Founded by the reclusive billionaire, Jayanand Hiranand Agarwal in Buddhinagar, Uttar Pradesh, the Jayanand Hiranand Agarwal Technical University has grown to such an extent it appears to be surpassing the Indian Institutes of Technology as the bastion of engineering education in the country. The newspapers all report favourably on a university that is seen to provide a truly world class education. The only private college in the country capable of taking on the might of the Indian Institutes of Technology, and winning. The Jayanand Hiranand Agarwal Test for admission to this great university has overtaken the Joint Entrance Examination as the toughest of its kind in the world. The juggernaut that is this university seems to be rolling towards domination of the educational system.
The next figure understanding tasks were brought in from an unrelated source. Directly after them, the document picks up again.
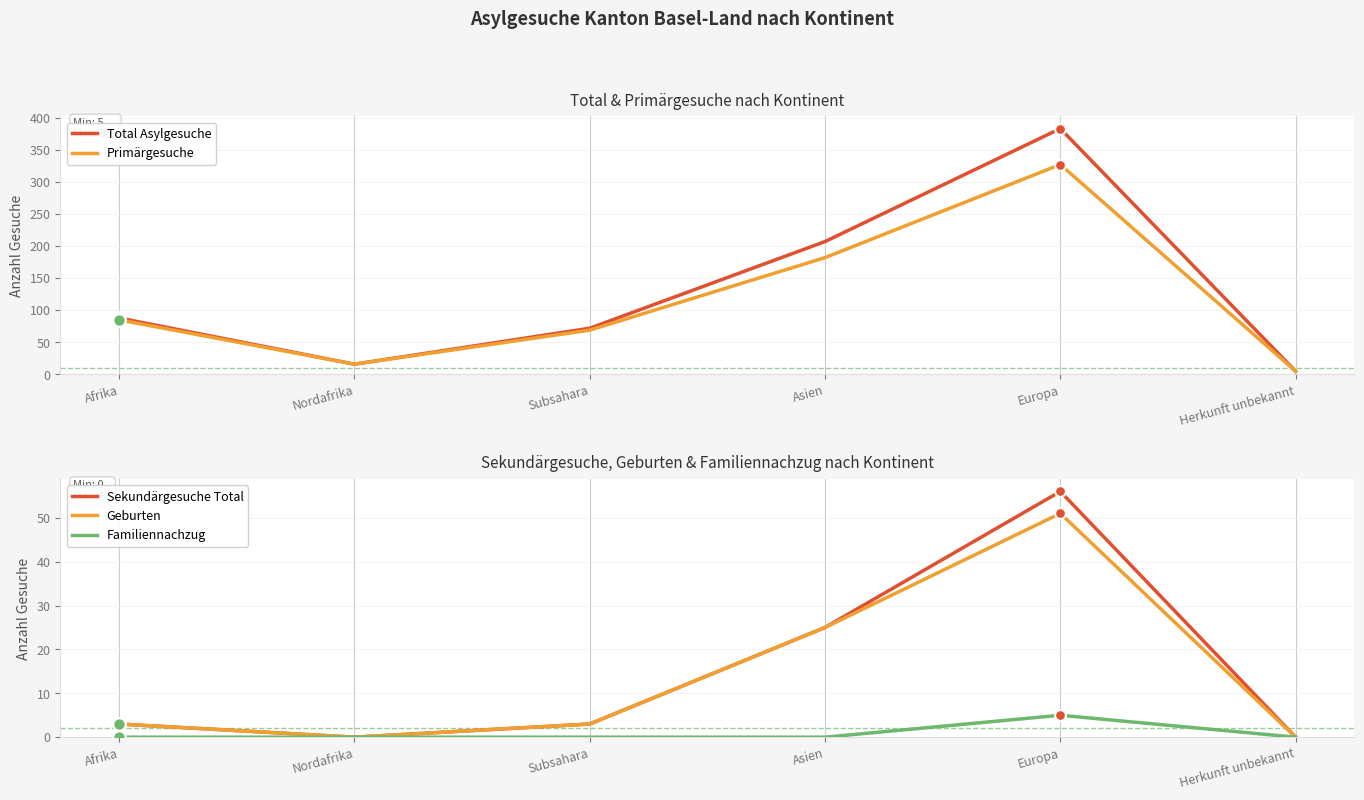

Which series contains the highest Y value?

Total Asylgesuche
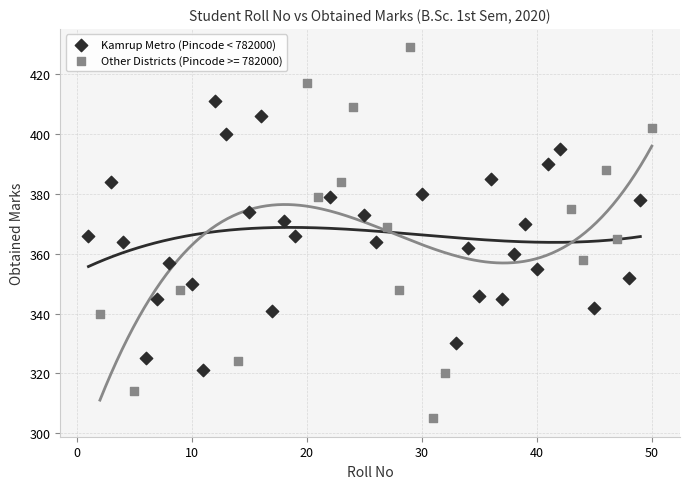

Which series has the largest Y range (max minus min)?

Other Districts (Pincode >= 782000)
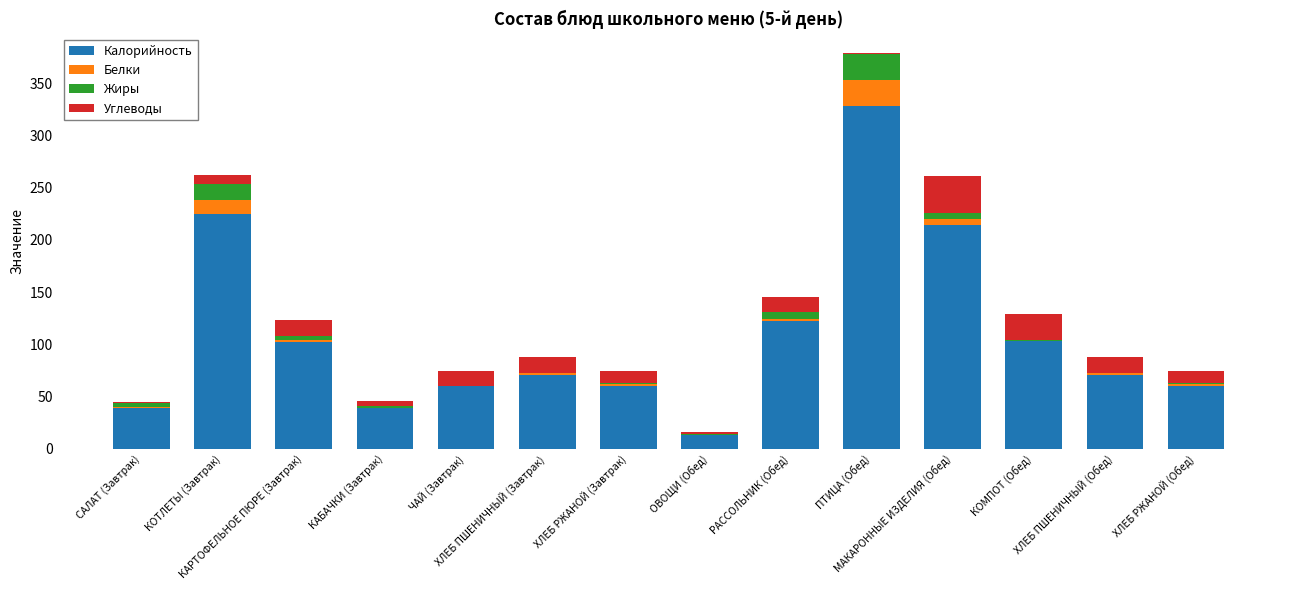

What is the maximum value for Калорийность?

328.5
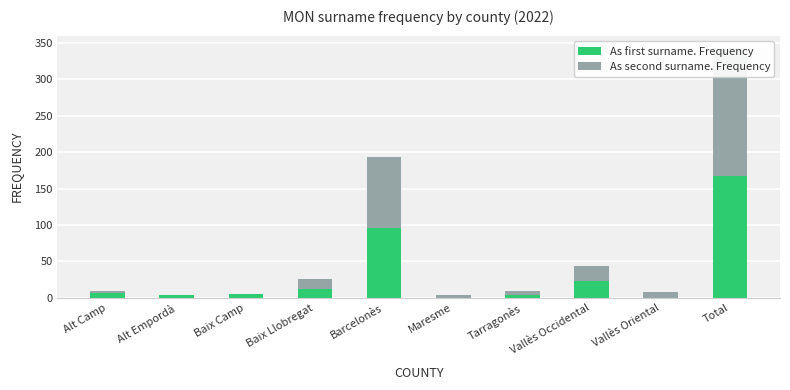

Reading left to right, extract all data points from this chart.

As first surname. Frequency: Alt Camp=6	Alt Empordà=4	Baix Camp=5	Baix Llobregat=12	Barcelonès=96	Maresme=0	Tarragonès=4	Vallès Occidental=23	Vallès Oriental=0	Total=168
As second surname. Frequency: Alt Camp=4	Alt Empordà=0	Baix Camp=0	Baix Llobregat=14	Barcelonès=97	Maresme=4	Tarragonès=5	Vallès Occidental=21	Vallès Oriental=8	Total=175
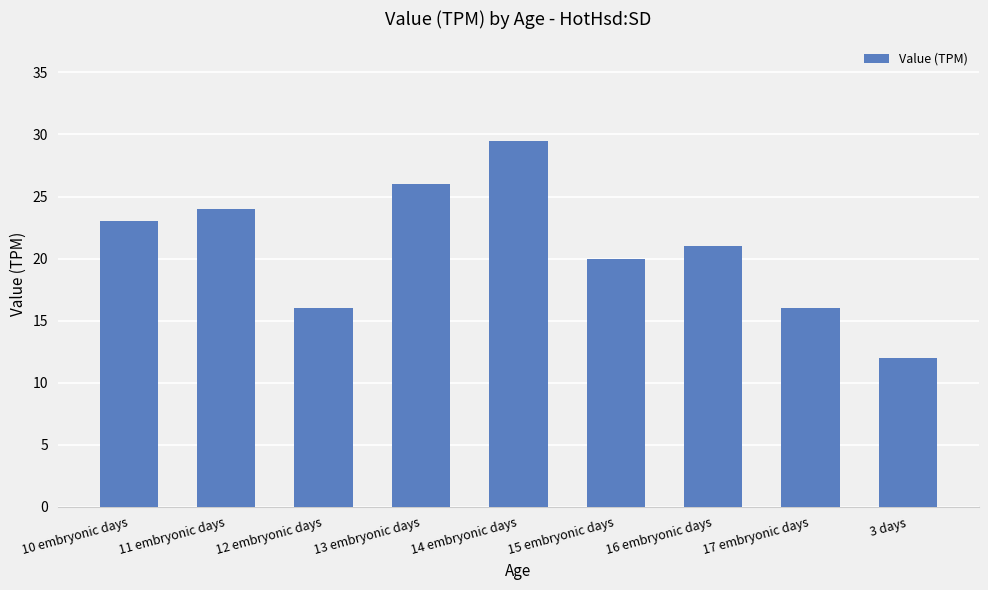

Reading right to left, transcribe all the data shown in this chart.

3 days=12.0	17 embryonic days=16.0	16 embryonic days=21.0	15 embryonic days=20.0	14 embryonic days=29.5	13 embryonic days=26.0	12 embryonic days=16.0	11 embryonic days=24.0	10 embryonic days=23.0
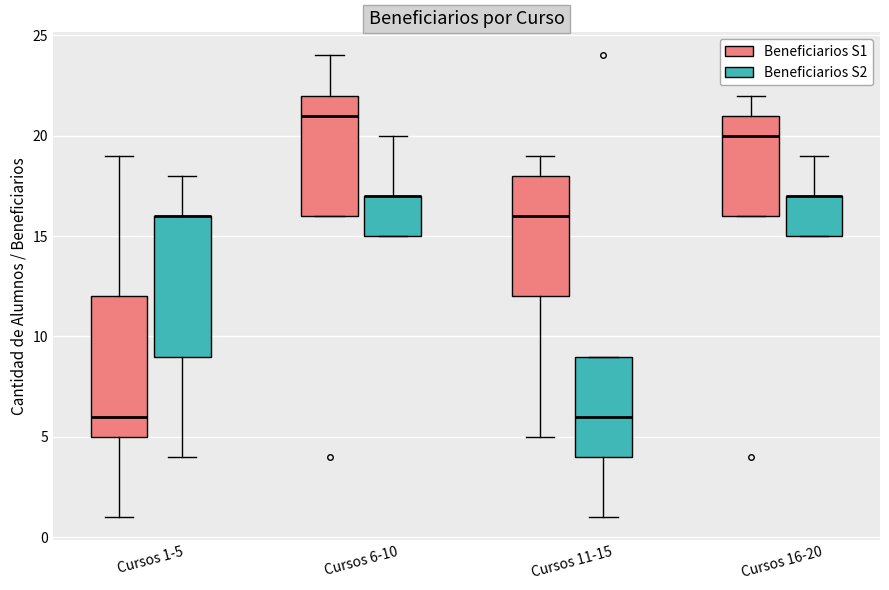

Reading left to right, read every box against the y-axis: the position of its median line, the range the box covers, and the ends of its whiskers. The values are not printed on the chart, so give them approximately, as read against the axis.

Cursos 1-5 (Beneficiarios S1): median 6, box 5 to 12, whiskers 1 to 19
Cursos 1-5 (Beneficiarios S2): median 16 (drawn on the box's upper edge), box 9 to 16, whiskers 4 to 18
Cursos 6-10 (Beneficiarios S1): median 21, box 16 to 22, whiskers 16 to 24
Cursos 6-10 (Beneficiarios S2): median 17 (drawn on the box's upper edge), box 15 to 17, whiskers 15 to 20
Cursos 11-15 (Beneficiarios S1): median 16, box 12 to 18, whiskers 5 to 19
Cursos 11-15 (Beneficiarios S2): median 6, box 4 to 9, whiskers 1 to 9
Cursos 16-20 (Beneficiarios S1): median 20, box 16 to 21, whiskers 16 to 22
Cursos 16-20 (Beneficiarios S2): median 17 (drawn on the box's upper edge), box 15 to 17, whiskers 15 to 19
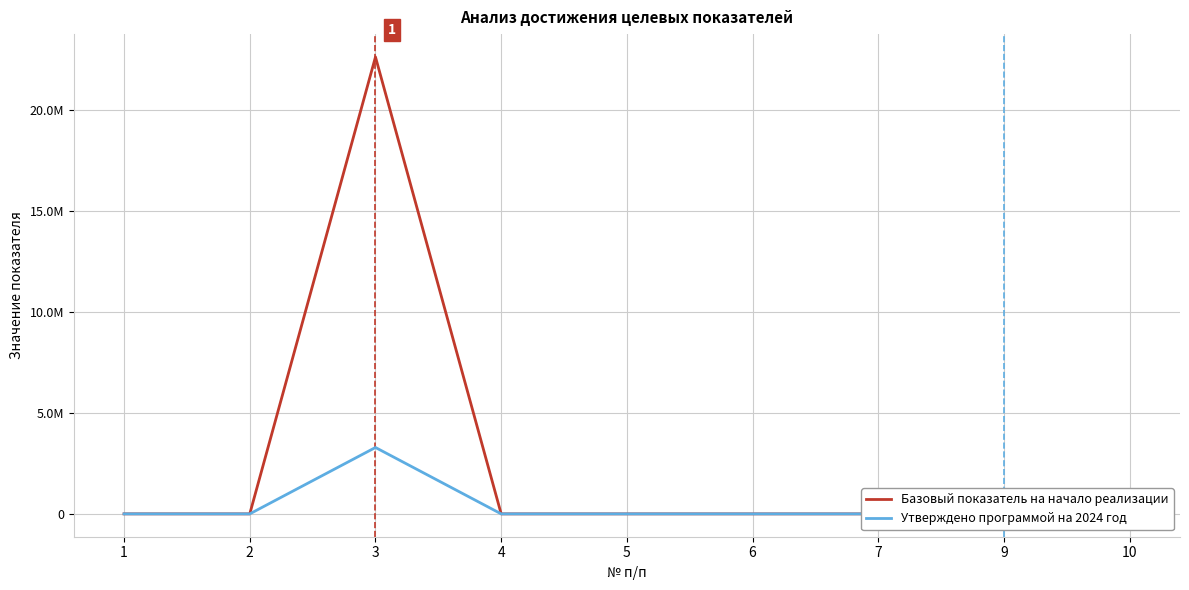

The value of Утверждено программой на 2024 год at 4 is 20.4. True or false?

False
However, just after five students, Nishant, Vinita, Vikas, Saurabh and Daman join the college, they find that the blurbs in the newspapers, and the gushing reviews by the parents of aspirants seemed to have been exaggerated. The infrastructure of the college seems to be crumbling, and its reputation seems to be sagging. After the newspapers suddenly stop promoting the college, a miniature crisis situation forms. However, the students hatch a bold plan, to convert their college to one of national significance, and the movement that is the JHATU to IIT is born. Under charismatic leadership they fight to have their college gain national recognition, and thus continue with their aura of superior education and attract top tier students and top tier jobs to the university.
Above all, this is a book of five stories. About how students go from being aspirants to adults. Of growing up and facing the heartbreak and loss that comes with it. This is a book of loss and redemption, of love and betrayal, of lies and half truths, and shadows and light. About college years that transcends generations and geography. This is a book about education, and finding out that science does not just include physics, chemistry, maths or biology, and learning does not necessarily consider studying as a prerequisite. This is a book of hope and life, from the country boasting the world’s oldest educational system.